Approvals and safety
Approvals are how Interpreter stays fast without surprising you. Sensitive actions pause for confirmation with the exact change shown, so you can decide in a second or two without slowing the agent down.
What triggers an approval
Anything that changes the world outside a read-only inspection. By default this includes:
- writing or overwriting files outside what was explicitly asked
- sending messages, emails, or chats
- submitting forms in the browser
- deleting files or data
- making purchases or any irreversible commit
- running shell commands
- calling external APIs through configured integrations
Reading files inside the workspace, inspecting open windows, and scrolling through pages do not require approval. The line is "would I want to see this before it happens?"
Approval policy modes
You choose the policy per agent in Settings. The available modes:
- Ask (default, recommended). Every sensitive action pauses for your confirmation. Best for new workflows, unfamiliar apps, and anything involving customer data, money, or external systems.
- Auto-approve. Sensitive actions run without prompting. Use this only after you have already validated the workflow end to end on a real example, and only inside a workspace you trust. Great for batch runs you have already proven out.
- Never. Sensitive actions are blocked entirely. Use this when you want Interpreter to read and report only, with no ability to change anything.
You can also approve a specific tool for the rest of the session. That tool will stop prompting until you restart the app, while other sensitive actions still ask.
What an approval prompt shows
Every prompt is designed to be readable at a glance:
- the tool name and which agent requested it
- the exact parameters being passed
- a diff or preview of the change where one applies
- a warning callout for anything irreversible
You approve, deny, or grant for the session. If the action is unsafe, deny and tell the agent what to do instead.
Patterns that work well
Give the agent explicit stopping points in your instructions. Phrasings that hold up well across tasks:
- "Stop before sending."
- "Draft only, do not submit."
- "Prepare a copy in a new file and wait for review."
- "Show me the diff, then ask before saving."

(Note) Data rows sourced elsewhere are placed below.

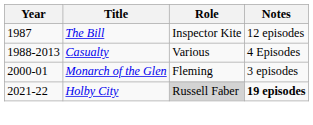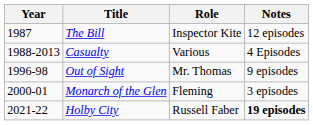+ row: 1996-98 | Out of Sight | Mr. Thomas | 9 episodes
Holby City | Role: lightgrey background -> no background
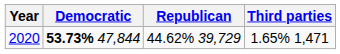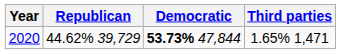columns swapped: Democratic <-> Republican
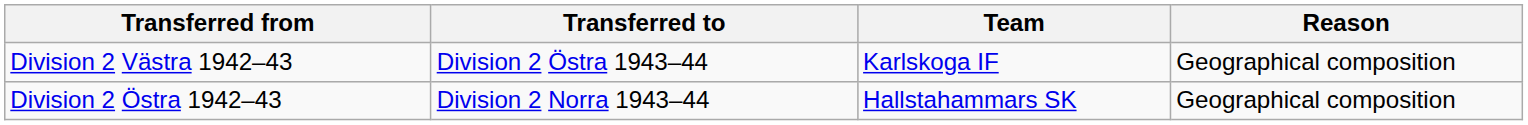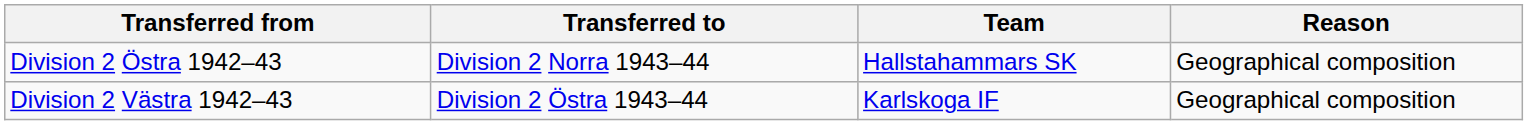rows swapped: Division 2 Östra 1942–43 <-> Division 2 Västra 1942–43
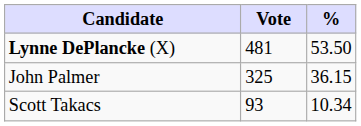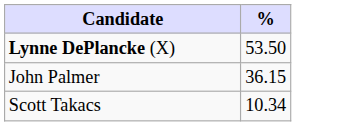- column: Vote | 481 | 325 | 93
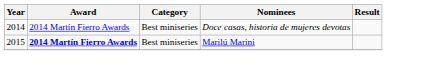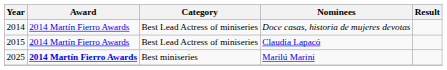Doce casas, historia de mujeres devotas | Category: Best miniseries -> Best Lead Actress of miniseries
+ row: 2015 | 2014 Martín Fierro Awards | Best Lead Actress of miniseries | Claudia Lapacó
Marilú Marini | Year: 2015 -> 2025
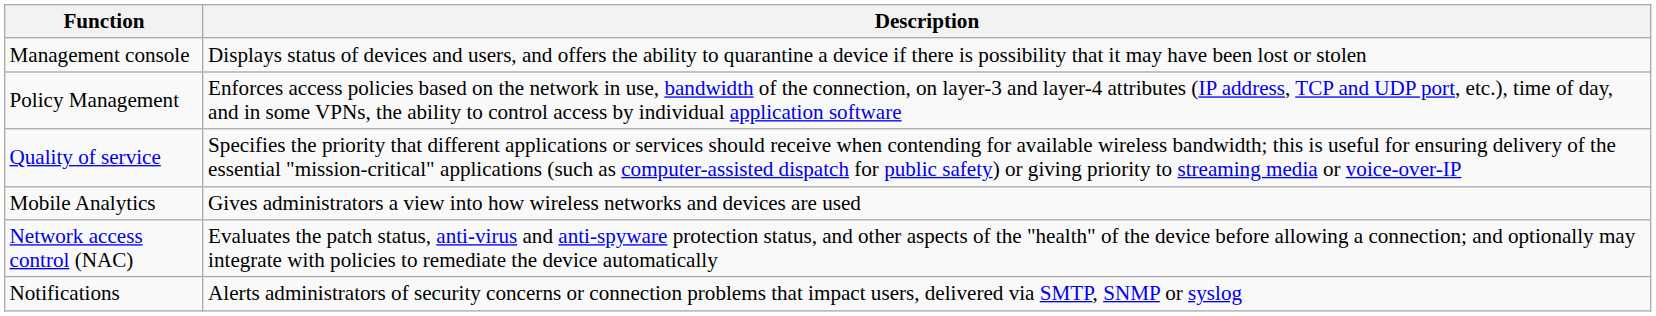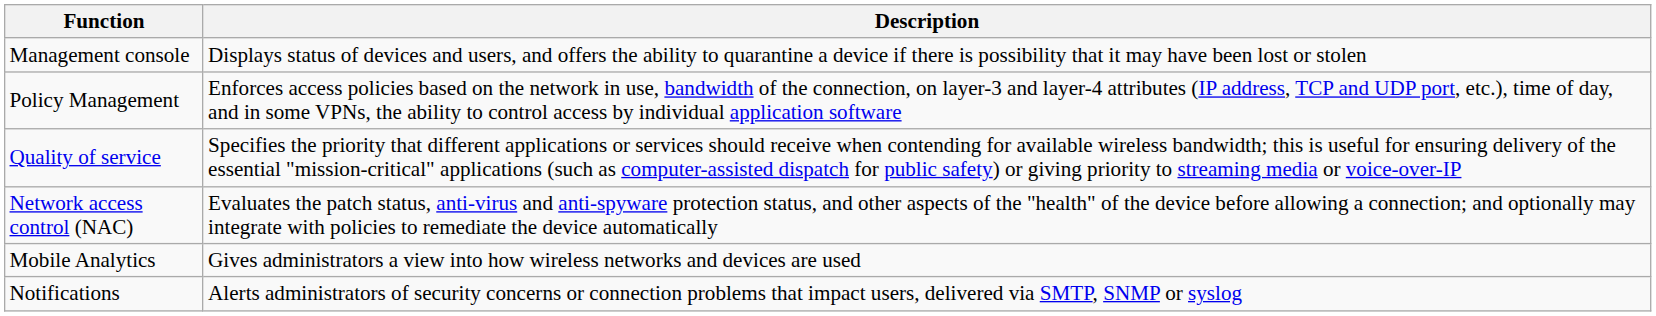rows swapped: Network access control (NAC) <-> Mobile Analytics
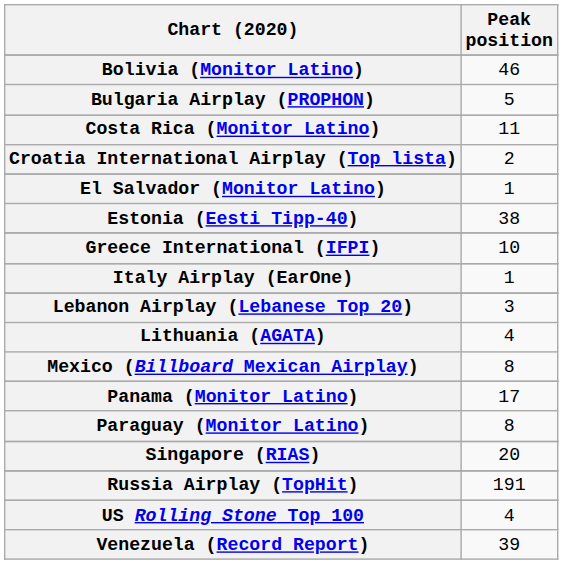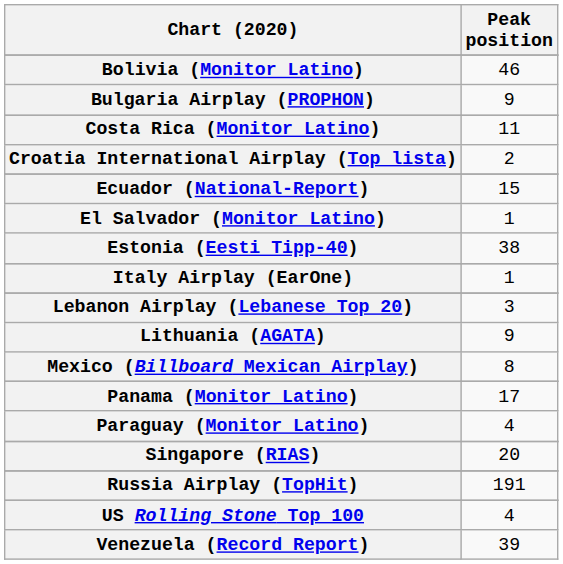Bulgaria Airplay (PROPHON) | Peak position: 5 -> 9
+ row: Ecuador (National-Report) | 15
- row: Greece International (IFPI) | 10
Lithuania (AGATA) | Peak position: 4 -> 9
Paraguay (Monitor Latino) | Peak position: 8 -> 4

These cooperate with the approval system rather than fighting it. The agent will plan around the pause instead of trying to push through.
The first-run rule
When you build a new workflow, run it on a single example with Ask turned on. Watch every approval. Look at what the agent actually wants to do, not what you assumed it would do. Fix the prompt, the workspace, or the scope until the prompts look exactly right.
Once the first run is clean, batch the rest. Switch to auto-approve only after the workflow has earned it.